Democrats and Labor Needs To Speak With One Voice and Pass Medicare for All
To the extreme detriment of the American people, the US remains the only industrialized nation without single payer, government administered, universal health care, except for federal employees (including the high mucky-mucks in the three branches of government), members of the military, and veterans.
However, high profile labor leaders, who should all be leading the charge for supporting HR 676/Medicare for All, have been strangely equivocal about doing so in contrast to boots on the ground union locals, state federations, labor councils, etc.

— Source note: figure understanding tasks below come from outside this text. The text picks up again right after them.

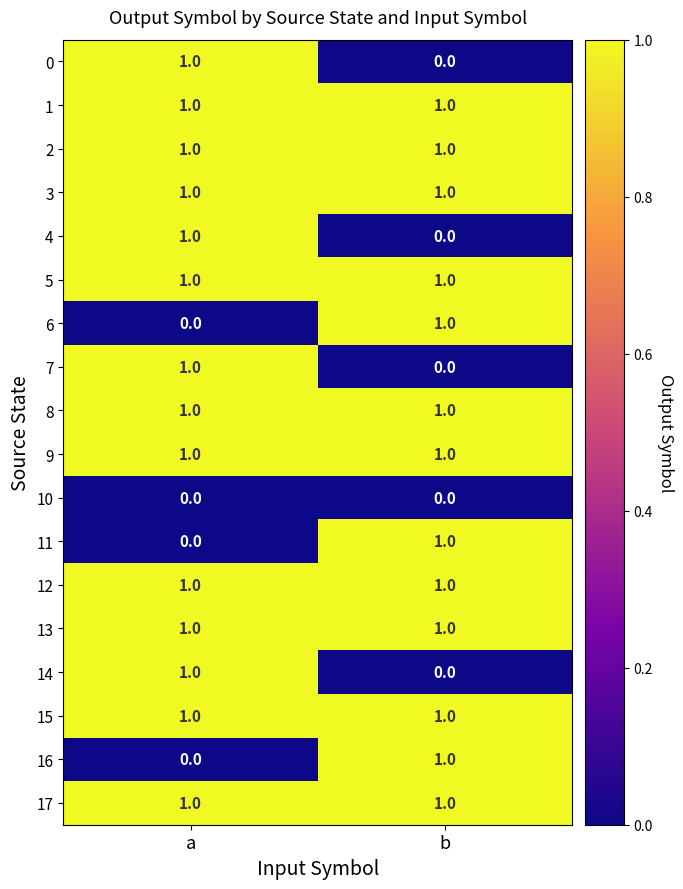

What is the difference between the highest and lowest values at a?

1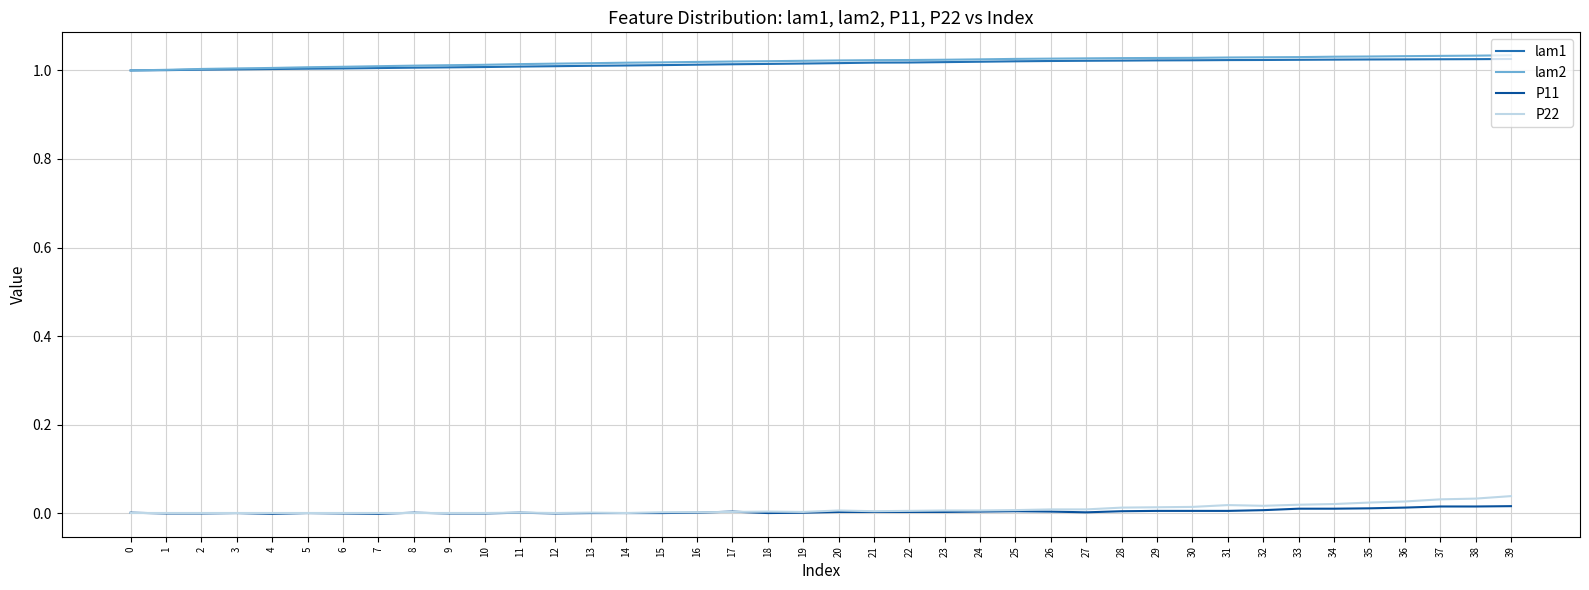

True or false: lam2 and P11 intersect in this chart.

False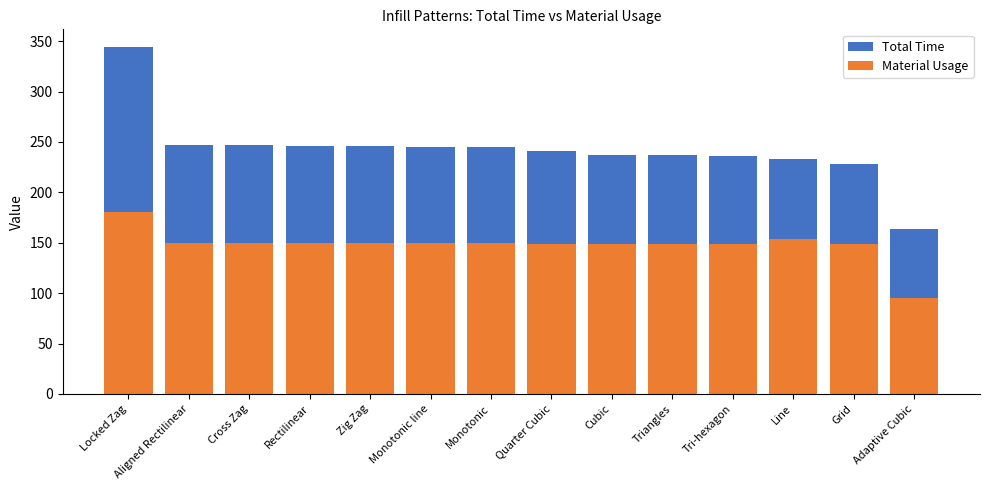

Is it true that Material Usage equals 50.9 at Line?

False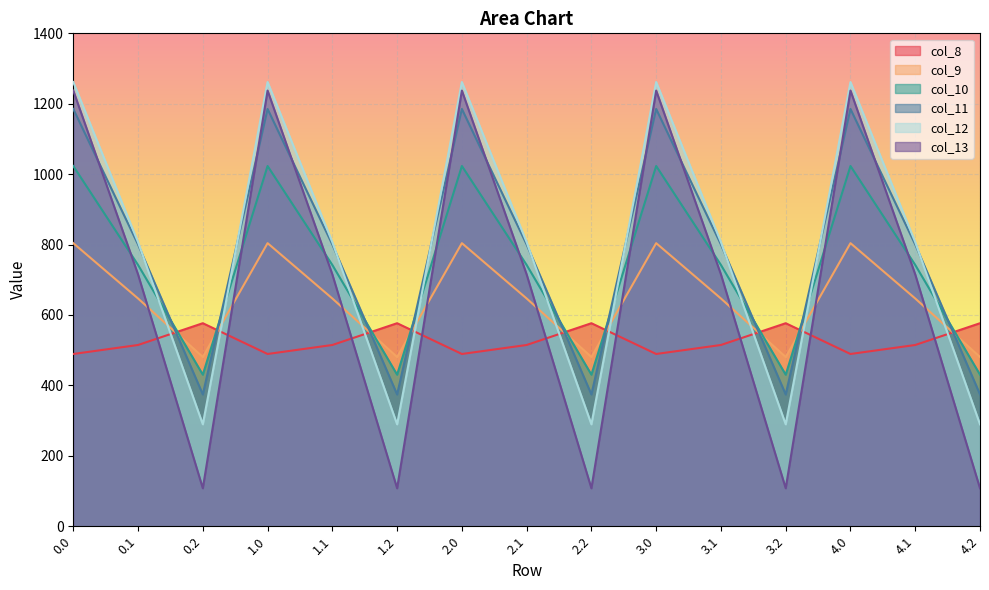

What are all the series names shown in the legend?

col_8, col_9, col_10, col_11, col_12, col_13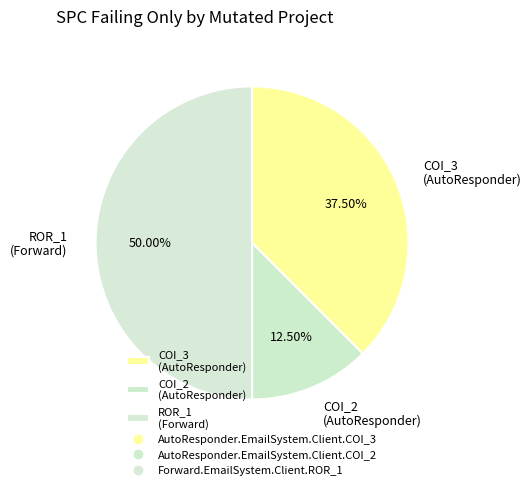

Combined, do COI_2 (AutoResponder) and ROR_1 (Forward) account for over 50%?

Yes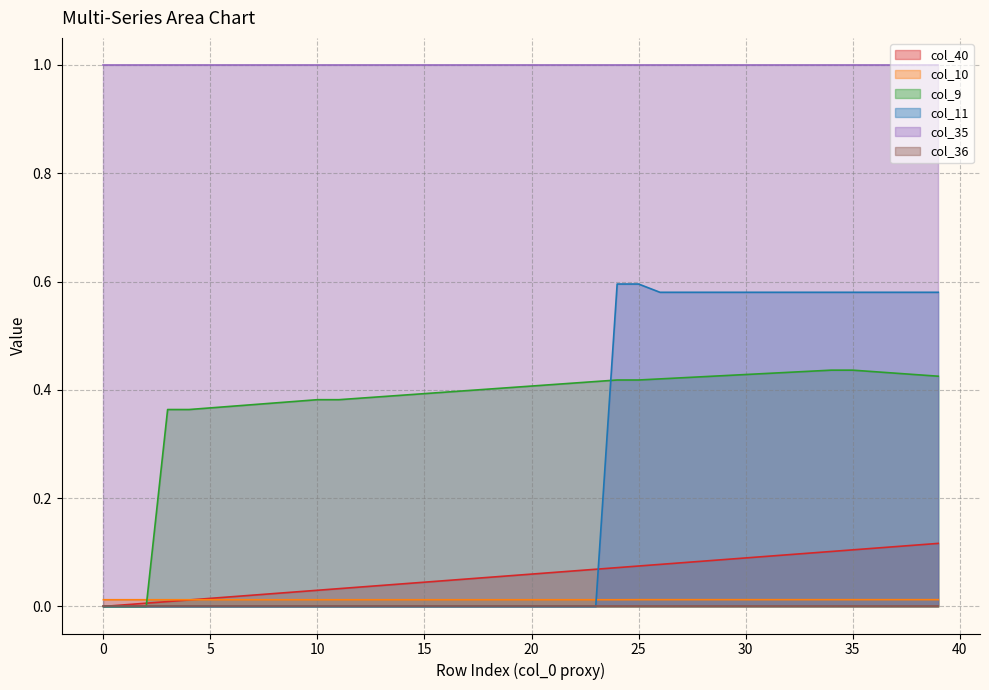

Which series has the largest total across all categories?

col_35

Jerry Tucker writes an excellent piece at The Center for Labor Renewal, "Getting Labor's National Healthcare Act Together"
Some excerpts:
"This crisis fundamentally distorts the ability of all workers to survive in today's predatory economic environment. Union contracts no longer adequately stand between union members and the crisis. Shifting the cost of healthcare to workers under the current profit-driven system is a painful feature of virtually every set of contract negotiations these days. For non-union workers, a voiceless majority of all workers, increasing the burden of costs is a slam-dunk for employers. A publicly supported national healthcare system like those in virtually all other industrialized countries is the only rational answer. On this issue labor needs to speak with one voice.
"There is a practical as well as ideological reality that is driving the current labor groundswell for a "Medicare for All" system. That reality is grounded in the fact that the current profit-driven, care-denying system has created the crisis. Runaway costs are a continuing price we pay for permitting private insurance companies to manipulate the system.
"The new Healthcare for America Now (HCAN) coalition, which some in national labor are promoting includes the notion of a mixed system of public and private insurance for-profit providers, while running TV commercials condemning the role of those same bad-guys. The system needs to be changed completely, not tinkered with by leaving the fox in the chicken coop.
"There is much to be excited about with the historic election of Barrack Obama as our next President. But his healthcare proposal, as described during the long campaign, perpetuates many of the current system's failures. With a significant increase in Democrats in the House and Senate, it is almost certain that some form of national healthcare reform will be on the agenda. The test for the labor movement is whether we can be united and proactive enough to help build the kind of independent grassroots campaign and social movement in support of a Single-Payer System that the politicians cannot ignore?
"Over the years, the strategy of trusting a newly elected Democratic Administration to do the right thing on labor's critical issues has proven to be a failed policy. We should remember the Labor Law Reform legislation of 1977 and President Carter, along with the neutering of Humphrey-Hawkins Full Employment Act.
"Fast-forward to President Clinton's imposition of NAFTA, the cruel Welfare Rights Reform, and his failure to help secure the bar on Striker Replacements. On all these critical questions Labor's trust was abused and our all-too-willing compromises trashed.
"Our experience in the most recent failed attempt to reform the nation's healthcare policy with the Clintons in the early 1990s, should serve as a grave marker to the danger of playing the Washington insiders game where the corporate and political elite's marketplace-first agenda prevails."